Em tempos de D. Fernando pertenceu aos fidalgos Rodrigo Afonso de Sousa e a D. Álvaro Pires de Castro, irmão de D. Inês de Castro, doando-a o Mestre de Avis a Fernão Pereira, morto traiçoeiramente na cilada de Vila Viçosa, em 1384, passando depois, ao domínio do Condestável D. Nuno Álvares, que a cedeu, de juro e herdade, a seu neto D. Fernando, conde de Arraiolos e futuro 2º duque de Bragança.
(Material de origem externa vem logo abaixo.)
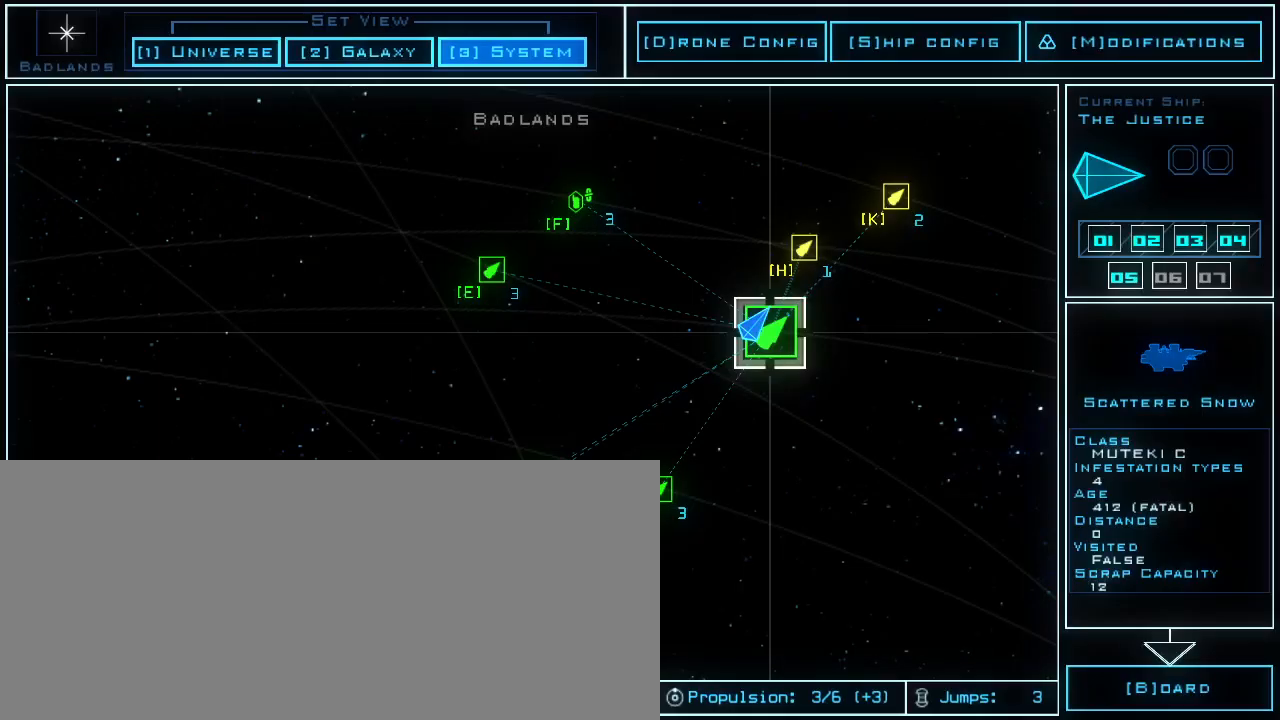
{"keys": [], "events": []}
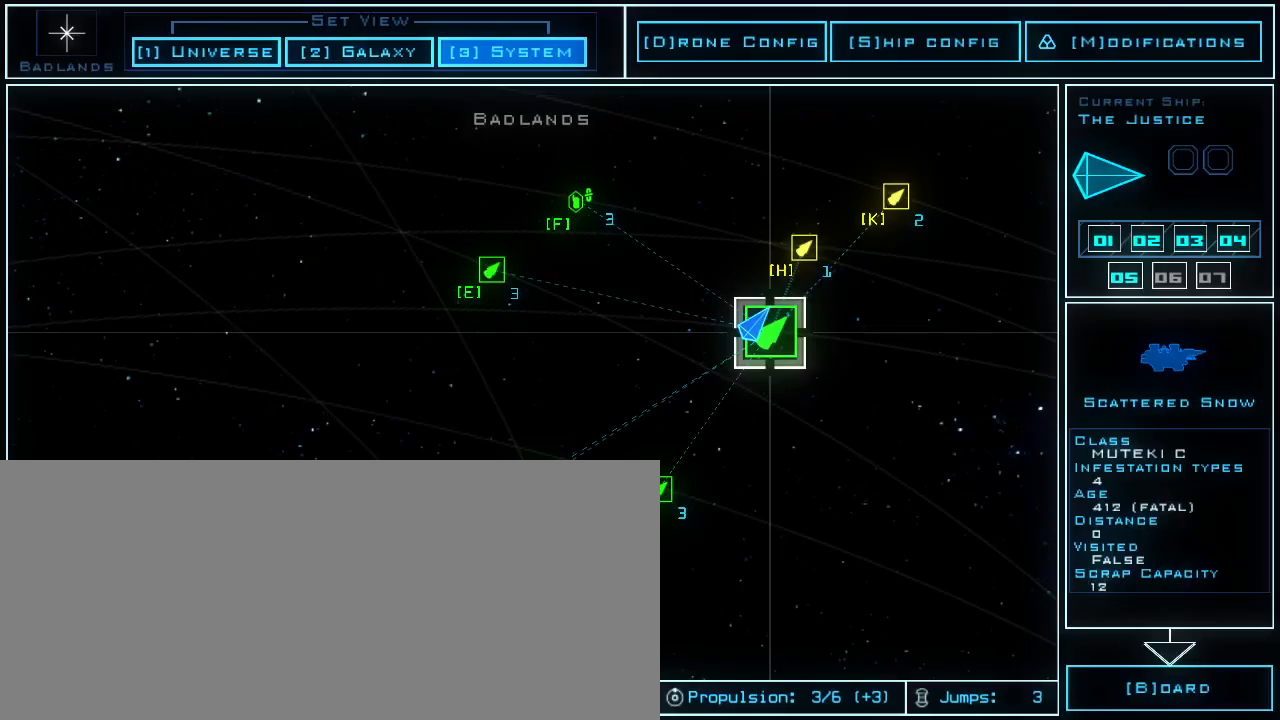
{"keys": [], "events": []}
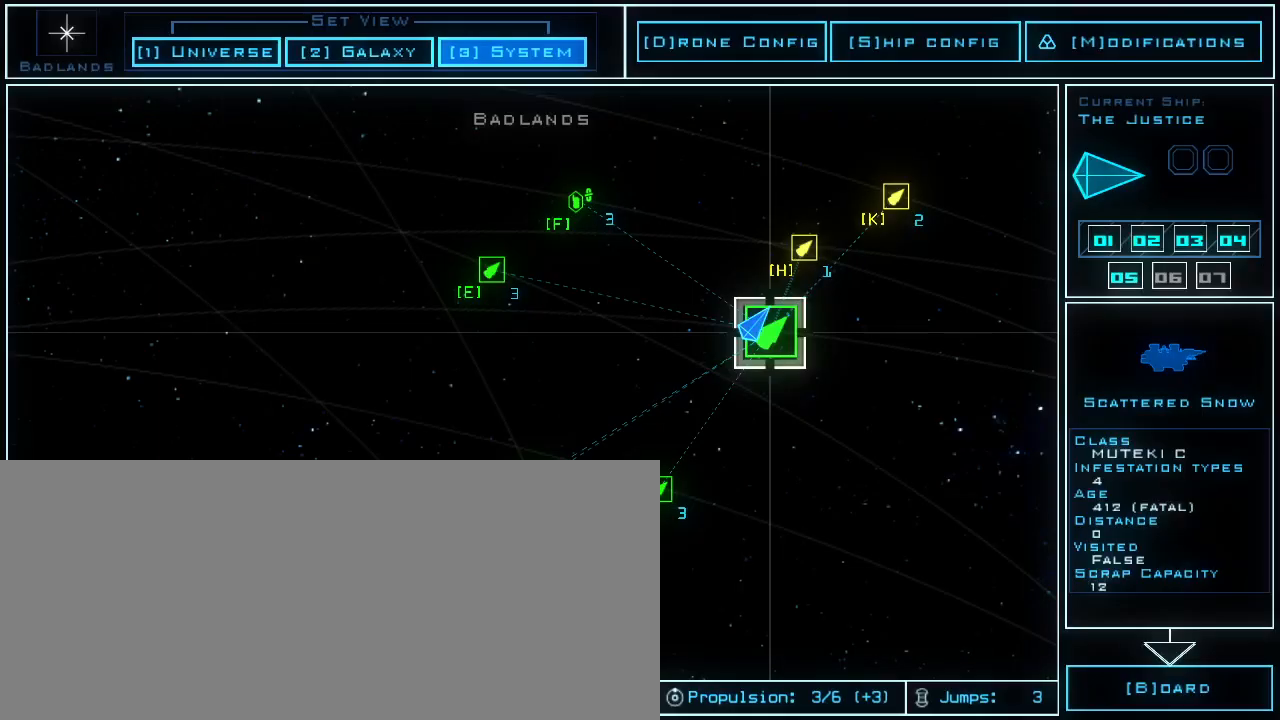
{"keys": [], "events": []}
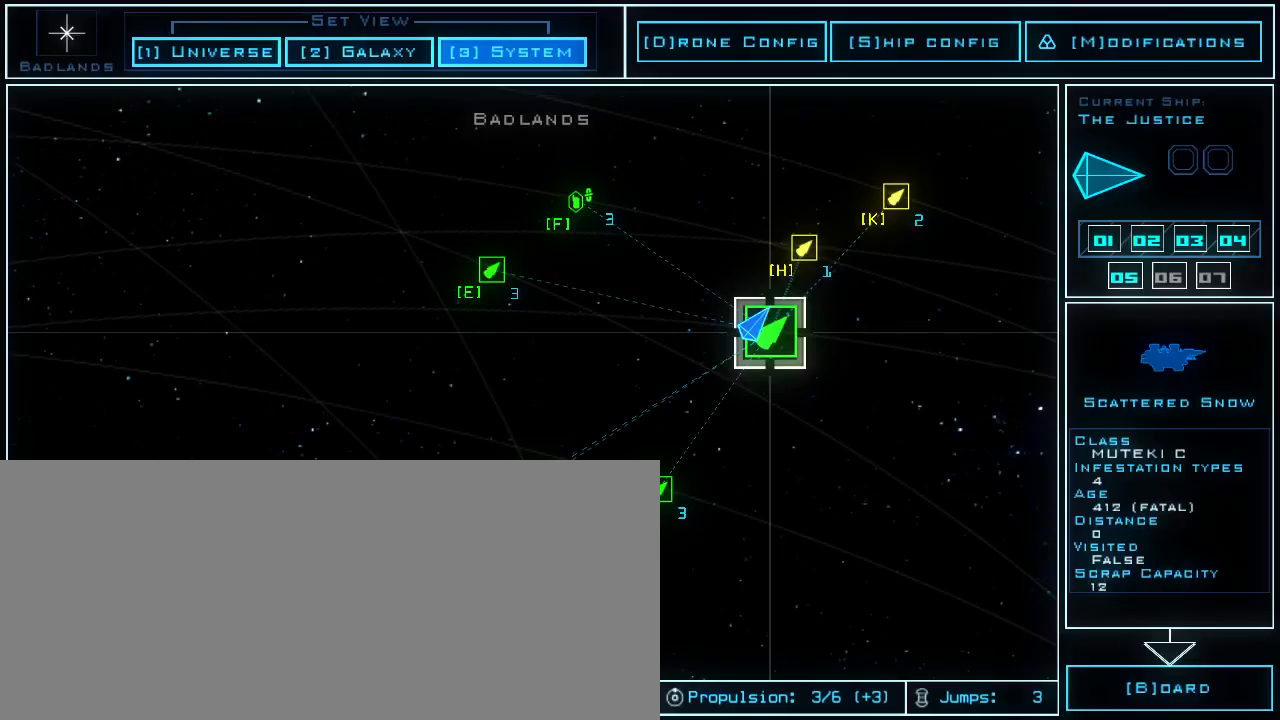
{"keys": [], "events": []}
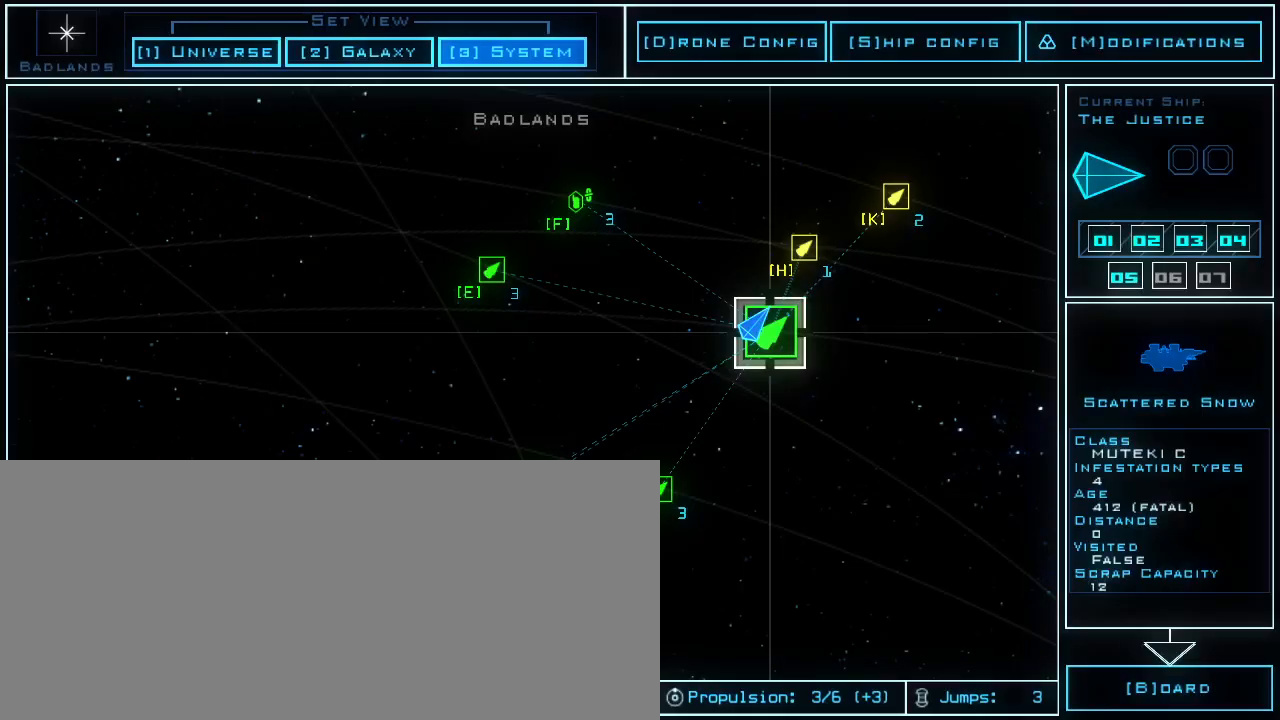
{"keys": [], "events": []}
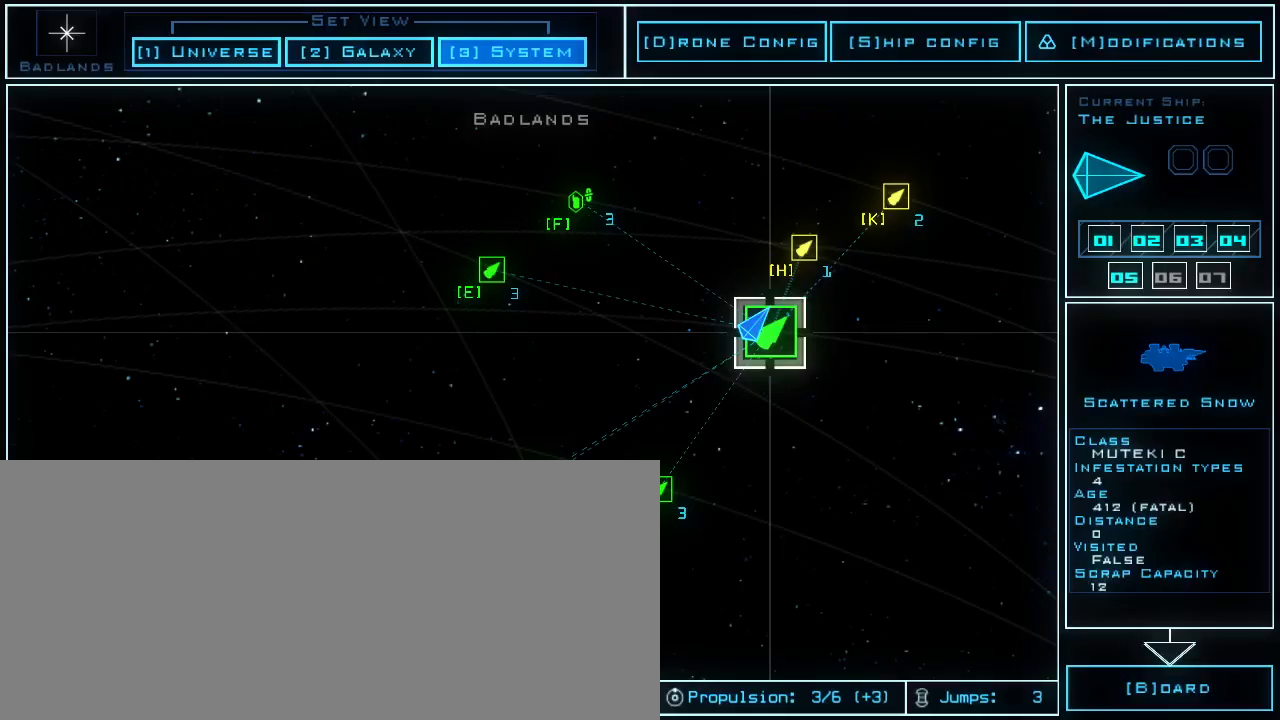
{"keys": [], "events": []}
Esteve, ainda, vinculada a Fernão da Silveira, filho do 1º conde-barão de Alvito, cortesão que implicado na conspiração da nobreza contra o PRINCIPE PERFEITO, veio a morrer apunhalado em Avinhão (1489). O mesmo monarca concedeu o senhorio da vila e sua alcaidaria, ao conde de Borba D. Vasco Coutinho, heroi de Arzila e um dos maiores capitães de África (16-3-1486).